Enviada em 14/05/2023

Em 1992, o Massacre do Carandiru foi um episódio violento no presídio paulista e 111 prisioneiros foram mortos no movimento. Esse ato dos policiais serviu como fundamento para as facções criminosas dos presidiários pelas condições precárias das prisões. Com isso, a exclusão social dos detentos presos no Brasil promove o retiro dos direitos básicos como higiene e educação, proporcionando o aumento de violência no sistema prisional e dos grupos de prisioneiros.

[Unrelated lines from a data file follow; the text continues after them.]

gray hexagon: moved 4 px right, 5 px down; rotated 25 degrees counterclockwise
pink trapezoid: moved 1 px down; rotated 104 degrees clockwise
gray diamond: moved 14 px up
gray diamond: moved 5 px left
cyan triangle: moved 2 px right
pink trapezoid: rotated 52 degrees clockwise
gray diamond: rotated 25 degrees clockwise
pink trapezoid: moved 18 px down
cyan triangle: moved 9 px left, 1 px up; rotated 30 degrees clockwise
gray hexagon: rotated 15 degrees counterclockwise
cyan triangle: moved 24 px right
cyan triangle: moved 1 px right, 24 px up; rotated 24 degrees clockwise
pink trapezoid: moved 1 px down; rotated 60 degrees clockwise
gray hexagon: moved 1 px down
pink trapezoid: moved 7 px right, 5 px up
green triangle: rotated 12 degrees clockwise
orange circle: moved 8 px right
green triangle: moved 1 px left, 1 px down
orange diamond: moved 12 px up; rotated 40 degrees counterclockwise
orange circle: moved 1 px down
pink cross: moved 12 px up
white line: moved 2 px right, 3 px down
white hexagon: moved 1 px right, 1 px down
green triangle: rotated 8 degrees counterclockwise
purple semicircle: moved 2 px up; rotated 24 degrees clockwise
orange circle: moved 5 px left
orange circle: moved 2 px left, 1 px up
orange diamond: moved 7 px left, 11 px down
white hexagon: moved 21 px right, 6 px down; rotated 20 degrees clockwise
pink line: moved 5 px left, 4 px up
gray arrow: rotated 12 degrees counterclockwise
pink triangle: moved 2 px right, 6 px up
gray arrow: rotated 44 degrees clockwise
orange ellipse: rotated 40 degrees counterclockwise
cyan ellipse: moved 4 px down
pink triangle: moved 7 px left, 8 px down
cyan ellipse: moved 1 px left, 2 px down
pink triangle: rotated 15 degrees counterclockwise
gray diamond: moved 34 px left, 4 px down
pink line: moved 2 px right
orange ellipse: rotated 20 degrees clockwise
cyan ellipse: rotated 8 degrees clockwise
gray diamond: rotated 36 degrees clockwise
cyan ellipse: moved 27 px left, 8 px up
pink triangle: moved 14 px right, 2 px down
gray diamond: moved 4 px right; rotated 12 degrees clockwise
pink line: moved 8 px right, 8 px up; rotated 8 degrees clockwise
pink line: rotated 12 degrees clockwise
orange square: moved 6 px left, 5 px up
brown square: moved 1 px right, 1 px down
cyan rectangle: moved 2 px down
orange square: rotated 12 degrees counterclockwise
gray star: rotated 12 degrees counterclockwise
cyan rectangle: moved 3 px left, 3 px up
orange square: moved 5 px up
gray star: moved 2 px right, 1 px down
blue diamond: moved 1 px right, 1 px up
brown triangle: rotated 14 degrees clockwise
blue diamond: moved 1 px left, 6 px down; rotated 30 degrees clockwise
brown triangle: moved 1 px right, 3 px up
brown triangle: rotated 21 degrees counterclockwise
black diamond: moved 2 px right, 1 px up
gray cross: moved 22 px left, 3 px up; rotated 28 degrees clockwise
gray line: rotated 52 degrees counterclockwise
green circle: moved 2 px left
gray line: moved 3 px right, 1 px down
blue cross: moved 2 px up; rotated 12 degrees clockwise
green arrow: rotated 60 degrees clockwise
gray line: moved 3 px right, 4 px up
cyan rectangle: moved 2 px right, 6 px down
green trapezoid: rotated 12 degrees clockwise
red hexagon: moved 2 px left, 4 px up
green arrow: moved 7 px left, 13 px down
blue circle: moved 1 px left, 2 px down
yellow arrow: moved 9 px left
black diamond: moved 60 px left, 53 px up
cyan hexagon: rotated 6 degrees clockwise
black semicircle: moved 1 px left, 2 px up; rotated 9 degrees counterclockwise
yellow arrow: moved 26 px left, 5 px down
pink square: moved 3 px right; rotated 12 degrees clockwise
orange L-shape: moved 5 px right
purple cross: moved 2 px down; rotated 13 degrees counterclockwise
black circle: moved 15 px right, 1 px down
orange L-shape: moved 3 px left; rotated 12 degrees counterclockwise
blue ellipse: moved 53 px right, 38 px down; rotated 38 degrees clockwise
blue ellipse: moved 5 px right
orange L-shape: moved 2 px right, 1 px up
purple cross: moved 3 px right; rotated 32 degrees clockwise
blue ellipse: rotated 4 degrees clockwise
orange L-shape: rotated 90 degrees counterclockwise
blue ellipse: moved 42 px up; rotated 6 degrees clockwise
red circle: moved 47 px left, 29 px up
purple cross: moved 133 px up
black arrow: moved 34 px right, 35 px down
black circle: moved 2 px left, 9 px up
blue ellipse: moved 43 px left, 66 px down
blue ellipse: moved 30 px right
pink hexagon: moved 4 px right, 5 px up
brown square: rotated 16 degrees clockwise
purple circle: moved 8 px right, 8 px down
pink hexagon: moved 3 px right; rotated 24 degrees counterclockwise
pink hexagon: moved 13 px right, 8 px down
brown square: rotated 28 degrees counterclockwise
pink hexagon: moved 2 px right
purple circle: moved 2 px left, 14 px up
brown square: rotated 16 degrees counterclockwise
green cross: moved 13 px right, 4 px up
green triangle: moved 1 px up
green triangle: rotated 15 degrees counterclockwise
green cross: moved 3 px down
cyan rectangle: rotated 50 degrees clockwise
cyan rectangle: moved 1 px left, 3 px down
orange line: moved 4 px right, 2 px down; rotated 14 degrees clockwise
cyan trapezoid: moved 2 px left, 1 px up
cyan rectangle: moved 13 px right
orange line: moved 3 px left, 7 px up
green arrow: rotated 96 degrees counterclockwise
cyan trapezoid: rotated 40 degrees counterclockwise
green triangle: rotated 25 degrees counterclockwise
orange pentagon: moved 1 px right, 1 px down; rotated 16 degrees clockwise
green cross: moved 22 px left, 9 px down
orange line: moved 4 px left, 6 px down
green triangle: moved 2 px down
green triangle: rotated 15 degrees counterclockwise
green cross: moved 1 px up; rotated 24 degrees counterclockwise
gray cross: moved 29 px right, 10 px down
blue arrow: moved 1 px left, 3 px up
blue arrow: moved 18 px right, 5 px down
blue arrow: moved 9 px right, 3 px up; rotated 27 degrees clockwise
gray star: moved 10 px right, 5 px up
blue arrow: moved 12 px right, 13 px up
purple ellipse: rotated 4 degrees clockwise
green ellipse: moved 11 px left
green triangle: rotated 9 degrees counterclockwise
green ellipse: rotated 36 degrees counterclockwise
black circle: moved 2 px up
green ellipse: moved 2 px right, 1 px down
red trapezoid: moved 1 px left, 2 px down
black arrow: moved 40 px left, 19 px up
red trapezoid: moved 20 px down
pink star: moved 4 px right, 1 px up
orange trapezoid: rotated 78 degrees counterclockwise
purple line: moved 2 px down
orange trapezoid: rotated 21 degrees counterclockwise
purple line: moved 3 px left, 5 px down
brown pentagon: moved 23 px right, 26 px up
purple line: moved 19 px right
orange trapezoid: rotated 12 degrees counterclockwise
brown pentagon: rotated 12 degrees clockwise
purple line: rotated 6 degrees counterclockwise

Em primeiro lugar, quando um cidadão comete um crime, a pessoa não perde seus direitos ao chegar na prisão, pois de acordo com a Constituição de 1988, independente do crime, o cidadão tem direito à vida, à integridade física e moral. Além de possibilitar vestuário, alimento e trabalho remunerado, afirma o artigo 41 da Lei da Execução Penal (LEP), no entanto, a realidade dos indivíduos é outra. Portanto, é importante que esses direitos dos presidiários sejam preservados, a ponto de não permitir as condições insalubres como falta de saúde, surgimento de doenças e prejuízos pela violência prisional.

Por conseguinte, a superlotação, as condições precárias, a falta ao acesso a educação, ao trabalho e a alimentação de qualidade são reflexos da realidade do sistema prisional atual, pois em 2019, no estudo do Sistema Prisional em Números, o Brasil teve uma taxa de superlotação das prisões de 166%. Com efeito, essa ausência de direitos básicos dos indivíduos isolados favorece a perda da dignidade humana, o que viabiliza o aumento da violência entre os detentos e as autoridades policiais para manter o controle da situação.

Em resumo, para que os direitos da população carcerária sejam garantidos pela lei e pelas prisões brasileiras e para ocorrer uma diminuição das facções pelos presidiários, cabe o papel da Secretaria Nacional de Políticas Penais (SENAPPEN), que controla a lei assegurar as diretrizes dos direitos básicos, através de altos custos para os presídios que não seguirem a lei. Por outro lado, o Departamento Penitenciário Nacional deve instalar políticas públicas, principalmente voltadas a educação, para a população carcerária durante as penas, oferecendo novas oportunidades de vida para que consigam se inserirem novamente em sociedade.